We live about five miles from the Mall of America, so every ten years or so I go. Today was the day for the 2010s. The occasion was a kid's birthday party at Build-A-Bear. Some places (Target Field) I love and others (like everywhere retirees move to) have for me no appeal at all. (Line from Seinfeld: "My parents live in Florida now. They hate it, but they're retired, and there are laws.") I'm conflicted about Mall of America, however.
If I liked The Mall (as we call it here, "Southdale" being Southdale and "Ridgedale" being Ridgedale but "The Mall" being The Big One that you hear tourists talking about in the seat behind you while landing at our airport) I'd go more than once a decade. The Cathedral of Consumerism aspect of it repels me, and I felt sort of nostalgic today for the era when birthday parties were at the birthday kid's house and cost mom and dad a Duncan Hines cake mix and some candles. Also, if you are inclined to sneer--and I am--The Mall allows you to practice. Every ten minutes or so you see something not less eye-opening than, say, a morbidly obese woman of indeterminate age sipping a vat-sized soft drink while blocking the escalator's passing lane: she is wearing slippers [sic], sweatpants, and a tent of a t-shirt that, you realize when you spot her again later, bears a message advancing the cause of the National Rifle Association. If I never left south Minneapolis, I'd doubt the polls showing Trump at 40% and rising.

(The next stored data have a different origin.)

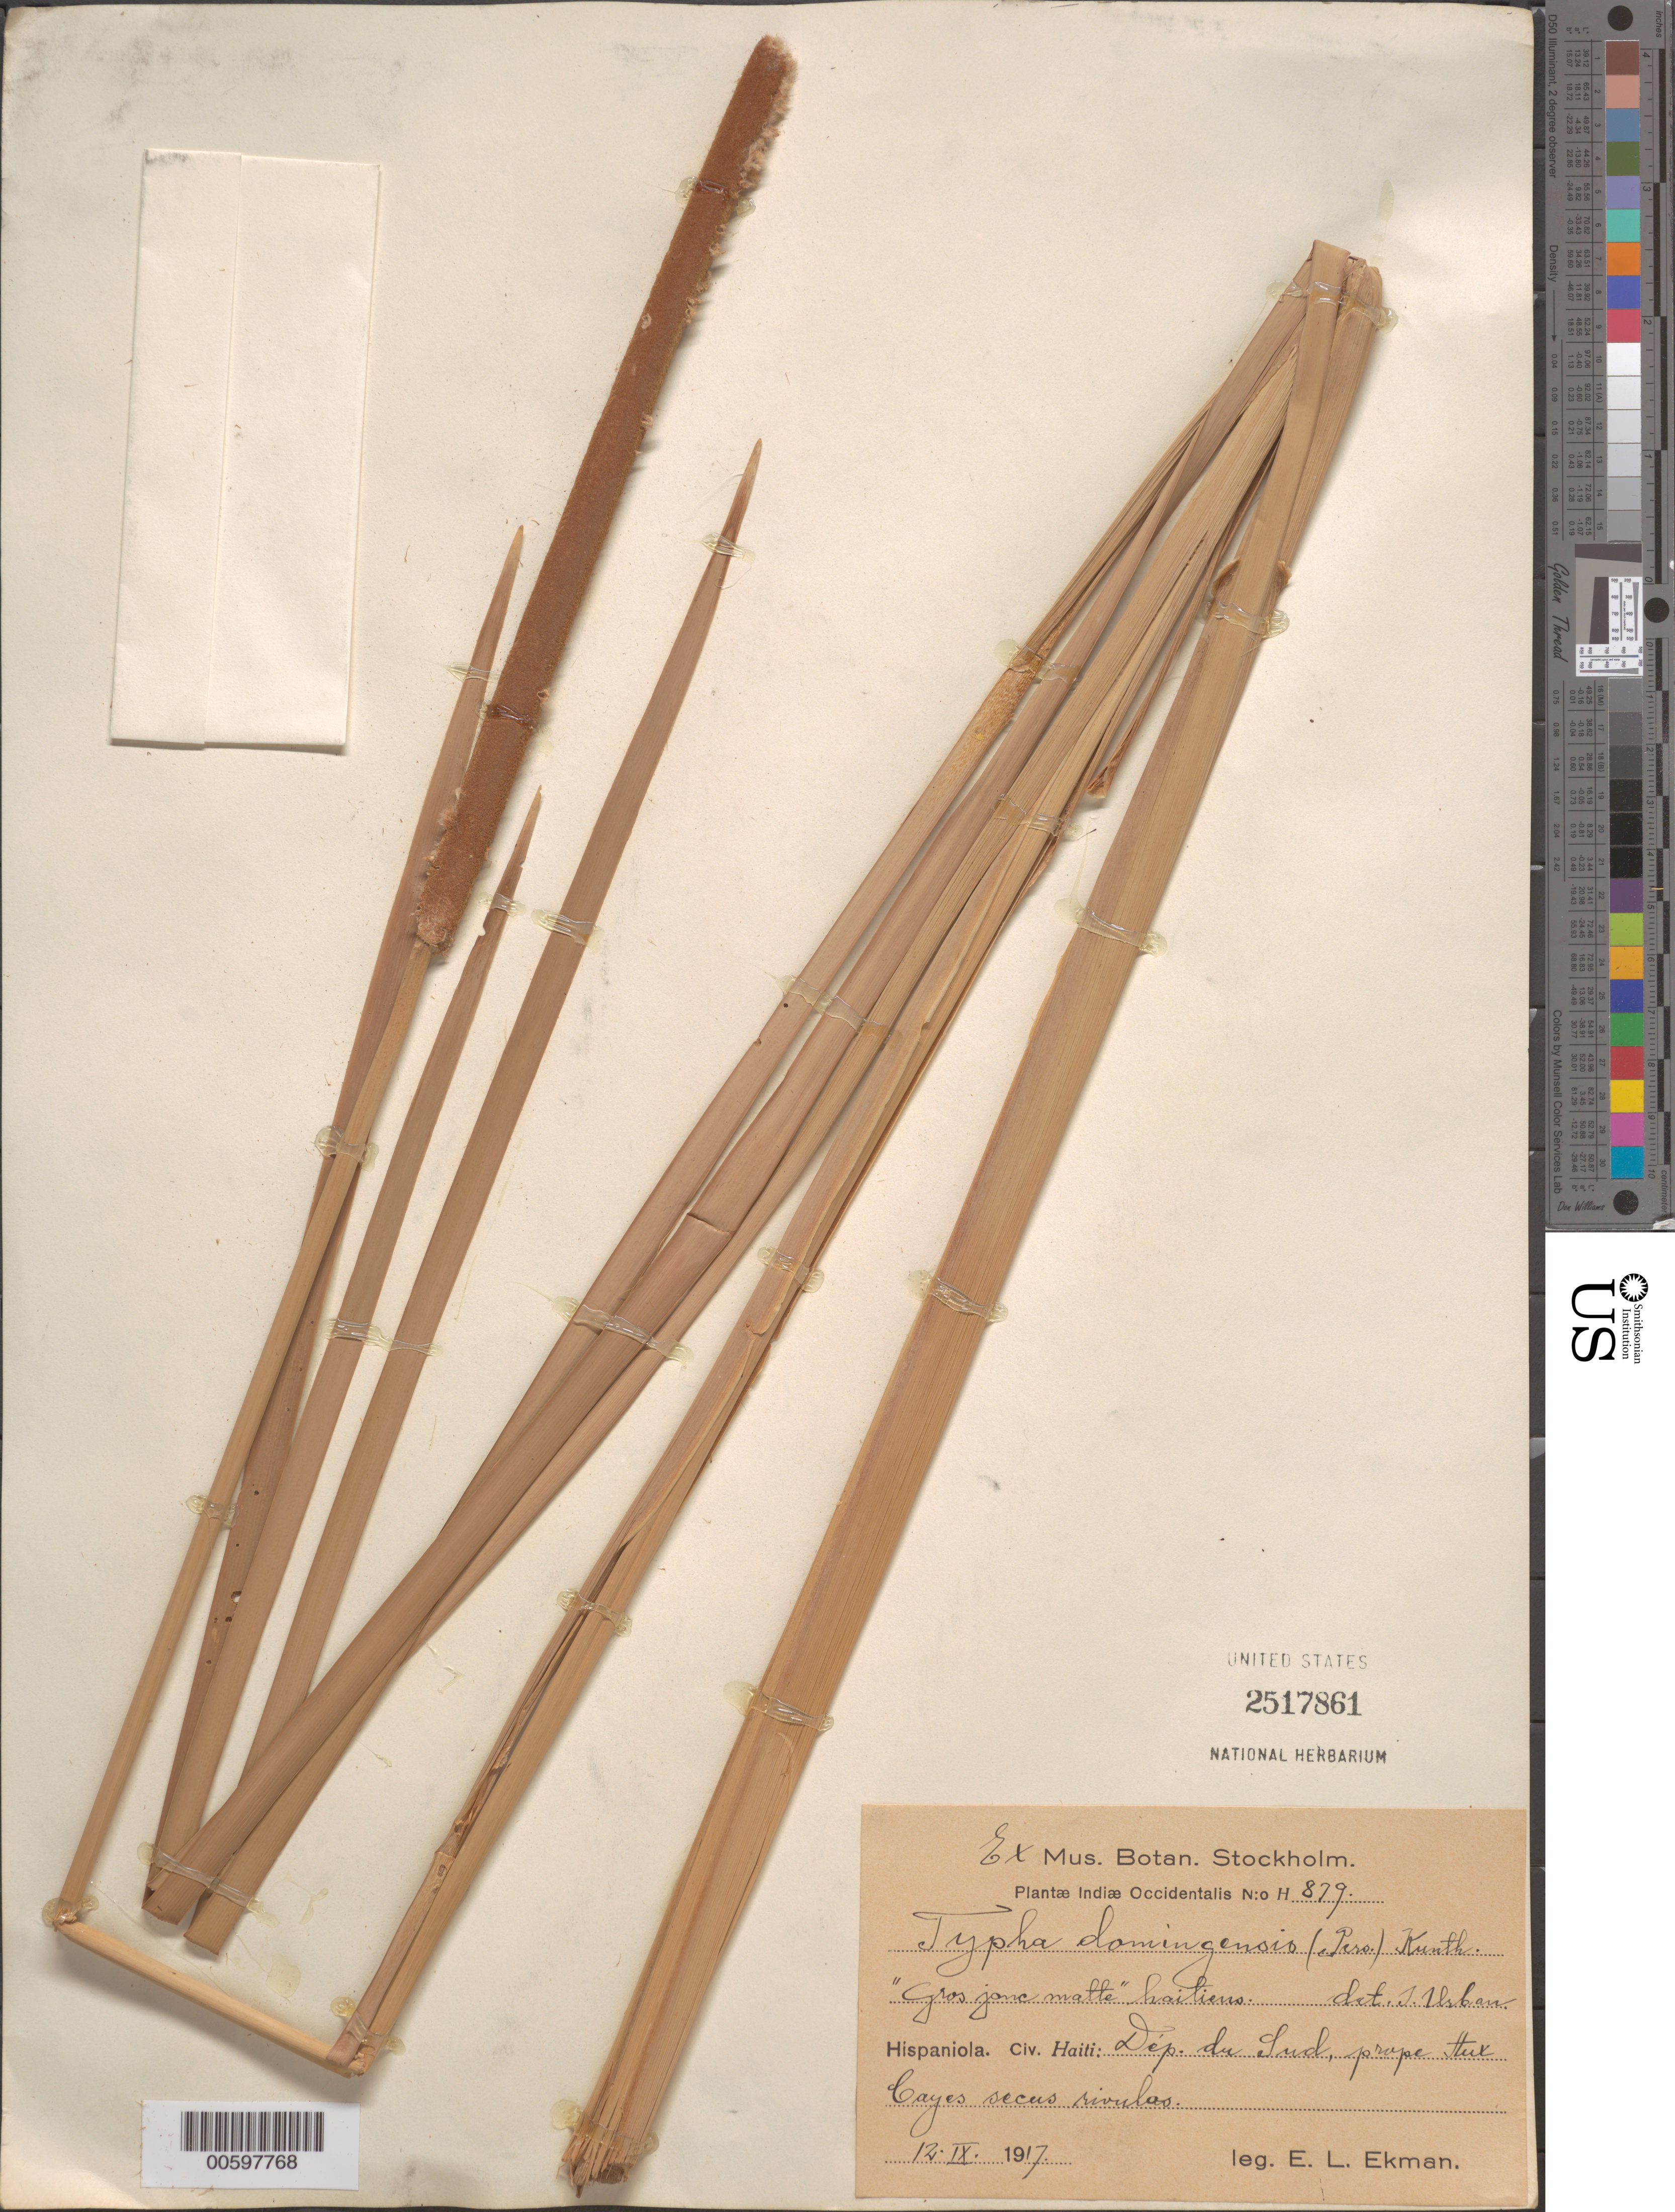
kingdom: Plantae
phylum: Tracheophyta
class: Liliopsida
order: Poales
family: Typhaceae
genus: Typha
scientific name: Typha domingensis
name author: Pers.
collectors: E. L. Ekman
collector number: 879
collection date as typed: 12 Nov 1917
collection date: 1917-11-12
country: Haiti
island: Hispaniola Island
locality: Near Hux Cayes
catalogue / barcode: US 2517861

On the other hand. What a critic said of The Canterbury Tales--"Here is God's plenty"--could be said of MOA. If you don't like it, you must not like life. All the people, to all appearances from every conceivable demographic group, out on a Sunday afternoon to have a little fun. Who can be against that? So what if I'd rather read a book or watch the Twins. Someone correctly observed that the Puritans opposed bear baiting not because it was cruel to animals but because people enjoyed it. They'd hate MOA, too. Therefore it gets a mark in the credit column.